3. Difficult language
If I gave Spanish the attention I have given Russian, I'd be a solid 3/3 by now. Instead I am optimistically calling myself 1+/1+ and continually frustrated by my own inability to find the word I want, or if finding it being perplexed as to which case or verb form to use. The only good news is I like a challenge and the triumph I feel from small progress is exhilarating.

4. Expense
Nanny post this is most certainly not. We are also improperly COLA'd so we aren't even being made whole. Things that cost $30 in the USA (crockpot, anyone?) are over $100 here. At least it keeps the shopping down.

5. Groceries
To keep a healthy diversity of produce you are either forking over $10 for a small bunch of asparagus (when it is in stock, which is about once a month) or doing a lot of preserving in the 2 summer months that things are in season. The reason I do my zucchini-bread-a-thon in the summer (so far about 120 muffins in the freezer!) is that there is no zucchini about 6 months a year - or anything other than carrots and cabbage - so it gets some different nutrients into my kids. There are some frozen veggies that, even though technically available locally, we still bought from the commissary when we still had commissary access because they tasted like someone bought them at the store, put them in the freezer, then put on a fancy plastic bag to make us think they are professionally processed.

6. Dirt
This isn't just about dirty streets or polluted air, it's ground and water pollution and the fact that we really don't know what harmful chemicals are in our food.
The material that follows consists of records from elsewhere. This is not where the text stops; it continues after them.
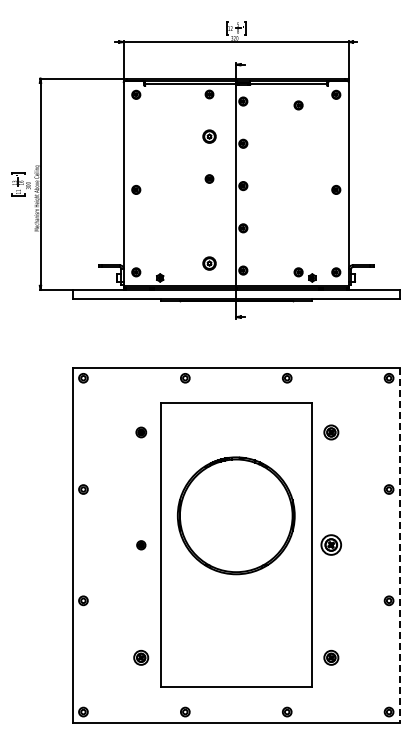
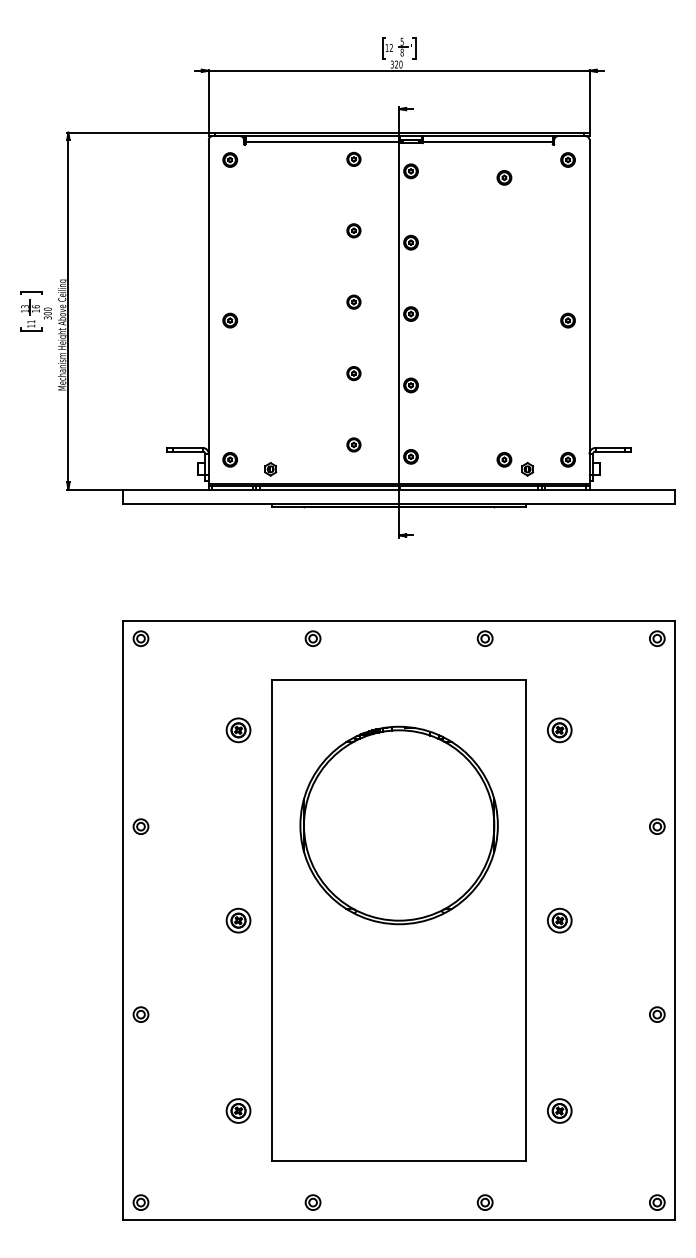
part: (209, 136) -> (353, 230), size x0.62
part: (209, 221) -> (353, 373), added
part: (209, 263) -> (353, 444), size x0.62
part: (141, 432) -> (239, 730), size x1.43
part: (236, 515) -> (399, 824), moved
part: (141, 545) -> (239, 921), size x1.67
part: (331, 545) -> (559, 921), size x0.71
line: (399, 545) -> (674, 921), dashed -> solid

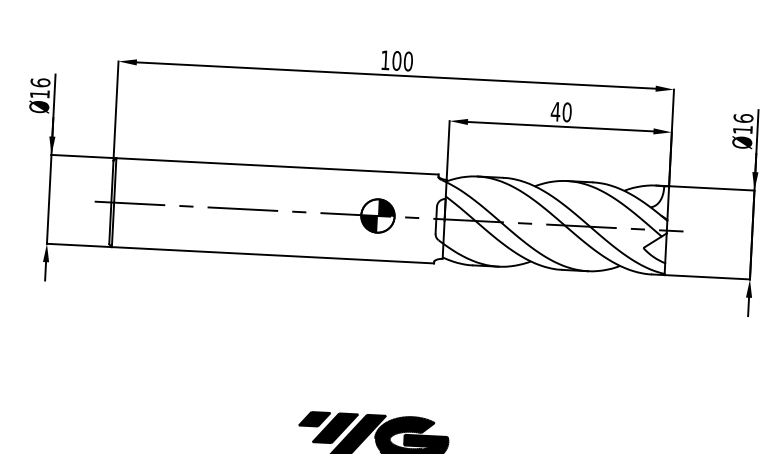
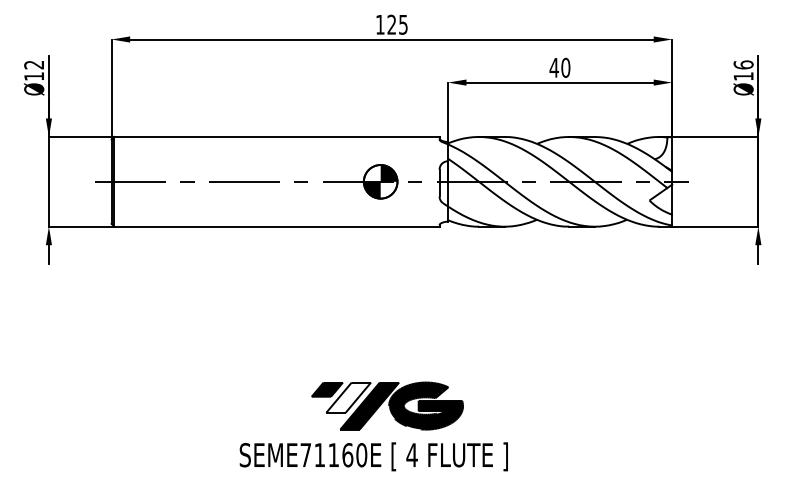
text: (402, 60) -> (397, 24), 100 -> 125
text: (40, 82) -> (34, 64), Ø16 -> Ø12
fill: (335, 428) -> (348, 397), removed

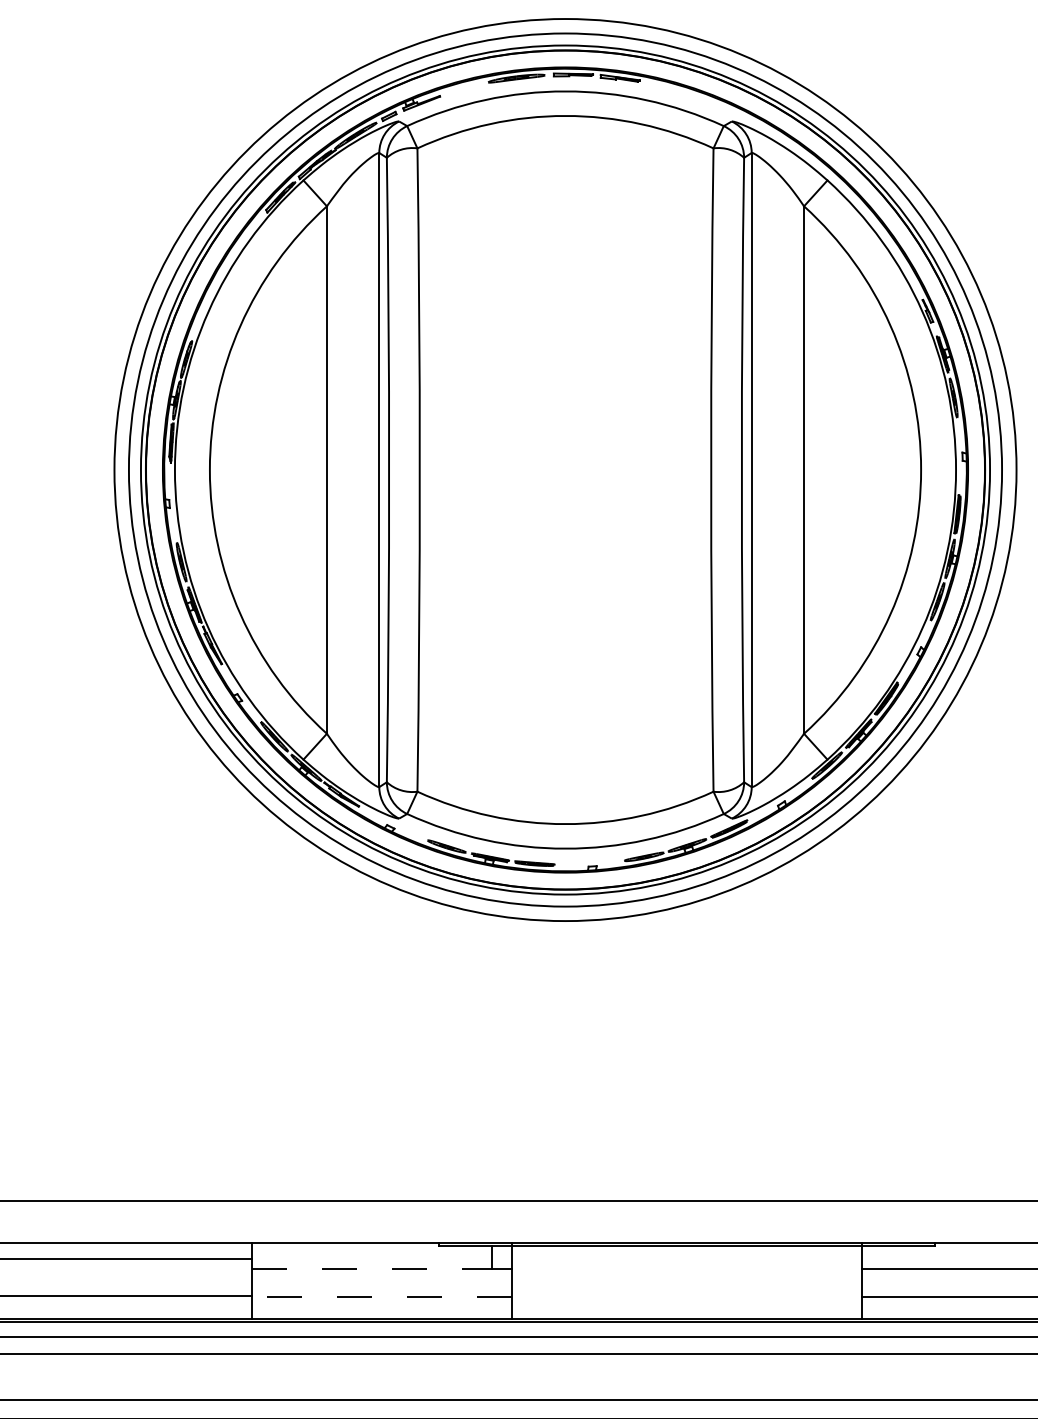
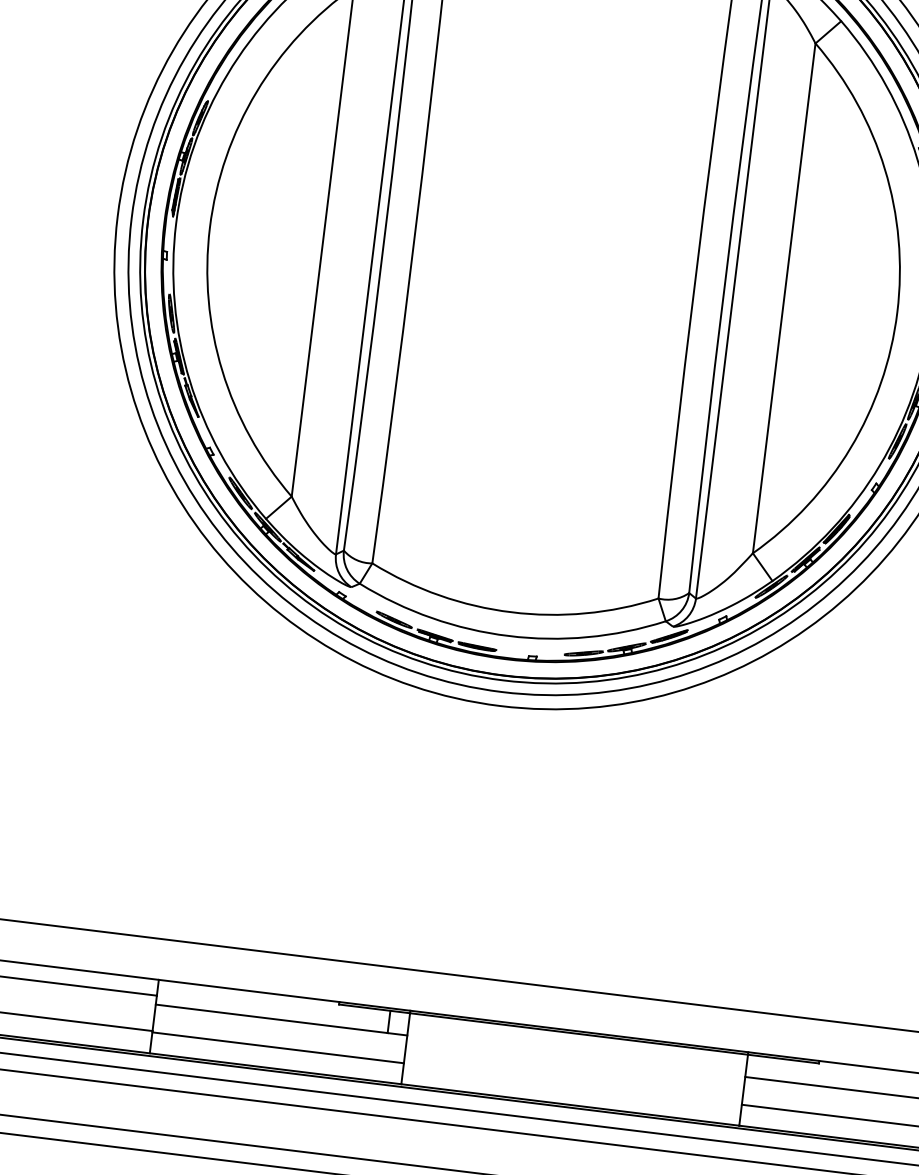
line: (371, 1268) -> (271, 1018), dashed -> solid
line: (381, 1297) -> (277, 1047), dashed -> solid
Nothing's organically grown here and the water has heavy metals. We buy the imported carrots even though the local ones are the cheapest and, doing the "sustainable thing", we'd normally go for local over organic if given a choice.

7. Darkness
A lot of people have trouble with this one. I used to say that if you worked a 9-5 job in New England you went to work in the dark and came home in the dark so does it matter whether you missed 7h or 3h of light in between? As a partly SAHM, I feel the darkness more strongly. I'm not comfortable having the kids in the park in the morning when it's pitch black. It's also partly Medvedev's fault for cancelling standard time last year - we stayed on daylight savings so the sun came up at 11am. DAWN was 11am, not even full daylight.

8. Driving
OK this one isn't actually a problem for me but I put it in for fairness. Petersburgians drive like Philadelphians. Many Americans aren't happy about driving in Philly. My only issues with Philly involved the supernarrow streets in South Philly, and I haven't encountered those here. Driving the wrong way down a one-way, illegal u-turns, parking on the sidewalk? Par for the course.

9. Burocracy
Every month I have to pay Alex's detsky sad bill at the local bank. It means standing in a sort of line - Russians don't exactly line up, they call out "kto paslaydnie" (who's last?) and then focus on that person. It has to be in cash and I hand the teller the bill, the cash then wait for ... what? I have no idea. Terry lets the internet bills pile up for a few months before paying them because it's the same dealio. Alex is at a private detsky sad because a couple of native Russian speakers have told me the language issue isn't even half the problem with getting a child registered for a public school, it's the red tape.

10. Sushi
I love sushi. Terry stupidly lived in Japan and won't eat it anywhere else now. Every restaurant here serves sushi, whether the restaurant bills itself as, and the rest of the menu is comprised of, Italian, Georgian, French bistro, pub, you get the picture. And all of it is awful. What a tease!